Cuando el cepillado se vuelve placentero para ambos, se convierte en un ejercicio ideal para construir y desarrollar el vínculo entre el tutor y el perro. Vuestro can disminuirá su estrés y os querrá aún más.

Perro con cepillo en el hocico

Aprovecha para observar la piel

Cuando estemos cepillando a nuestro perro, es un buen momento para observar la piel detenidamente. Al pasar el peine, los pelos se separan los unos de los otros, lo deja visible este órgano.

Cualquier cambio en el color de la piel, su grosor o posibles heridas podrían pasar desapercibidas hasta que la enfermedad estuviera más desarrollada. De esta forma, podemos prever ciertas patologías y visitar antes al veterinario.

Cepillar regularmente a tu perro disminuye la probabilidad de sufrir dermatitis

Para cualquier perro, tanto si es de pelo largo o corto, el cepillado es importante. Si cepillamos frecuentemente al can, disminuiremos la cantidad de pelo muerto que pueda acumular. Además, ayudaremos al aireamiento de la piel. Esto impide la proliferación de bacterias anaerobias, que requieren un ambiente poco oxigenado para vivir.

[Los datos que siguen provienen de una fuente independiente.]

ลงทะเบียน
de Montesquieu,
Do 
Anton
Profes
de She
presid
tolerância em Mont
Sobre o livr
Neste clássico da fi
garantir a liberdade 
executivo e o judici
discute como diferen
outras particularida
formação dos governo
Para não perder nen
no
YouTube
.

Asimismo, como dijimos anteriormente, si aparece el más mínimo atisbo de dermatitis, debemos acudir al veterinario antes de que empeore.

Cepillar regularmente a tu perro te permitirá controlar sus parásitos

Cepillar a tu mascota no es el mejor repelente de parásitos externos. Sin embargo, si cepillamos al perro con frecuencia, podemos llevar un control de sus parásitos externos.

Después de un paseo por el campo durante la primavera es interesante un buen cepillado. Así, eliminamos la suciedad y verificamos que no haya cogido ningún bichito.